» **EXERCISE PROMPT**: Write out the lines below once more, exactly as they appear. Do not include pictures.

» **DATA TO EXAMINE**:
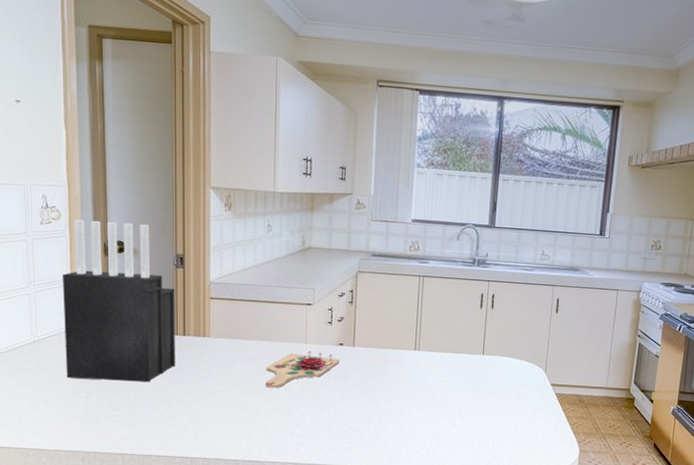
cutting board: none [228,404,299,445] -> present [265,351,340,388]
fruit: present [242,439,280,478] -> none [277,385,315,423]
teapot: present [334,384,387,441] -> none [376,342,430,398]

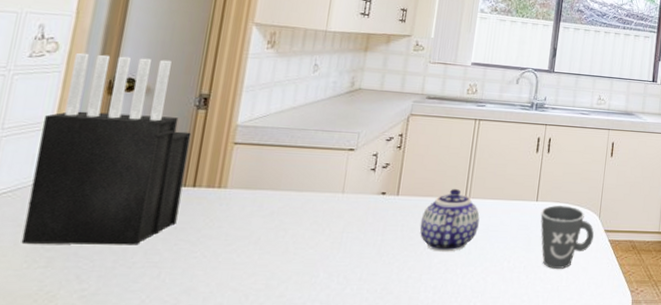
cutting board: present [265,351,340,388] -> none [288,202,381,246]
teapot: none [376,342,430,398] -> present [419,189,480,252]
mug: none [487,358,540,418] -> present [540,205,594,269]

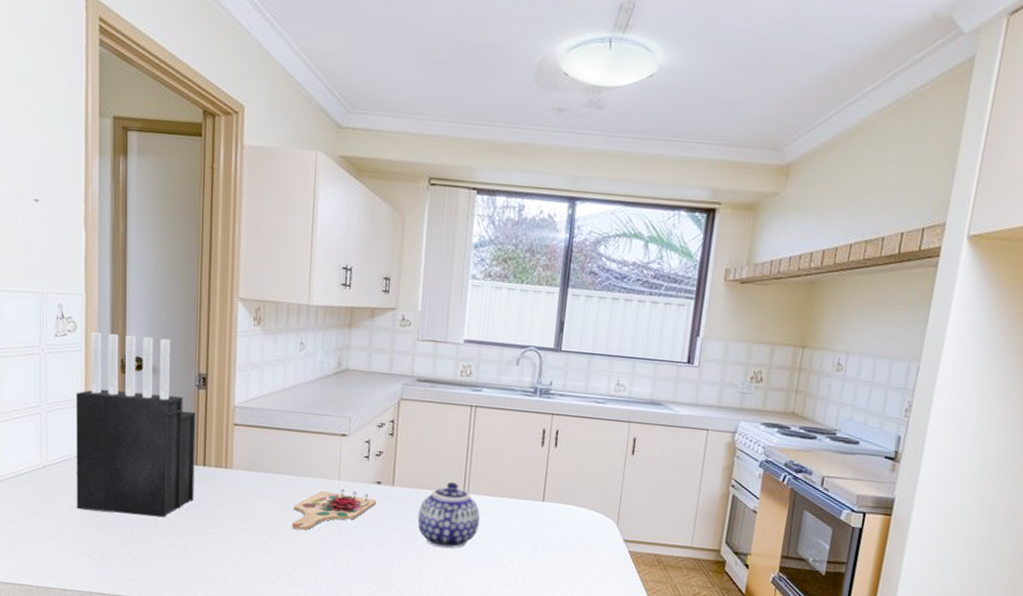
cutting board: none [288,202,381,246] -> present [292,489,377,531]
mug: present [540,205,594,269] -> none [547,507,611,578]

» **SOLUTION TO THIS PROBLEM**:
cutting board: none [228,404,299,445] -> present [265,351,340,388]
fruit: present [242,439,280,478] -> none [277,385,315,423]
teapot: present [334,384,387,441] -> none [376,342,430,398]

cutting board: present [265,351,340,388] -> none [288,202,381,246]
teapot: none [376,342,430,398] -> present [419,189,480,252]
mug: none [487,358,540,418] -> present [540,205,594,269]

cutting board: none [288,202,381,246] -> present [292,489,377,531]
mug: present [540,205,594,269] -> none [547,507,611,578]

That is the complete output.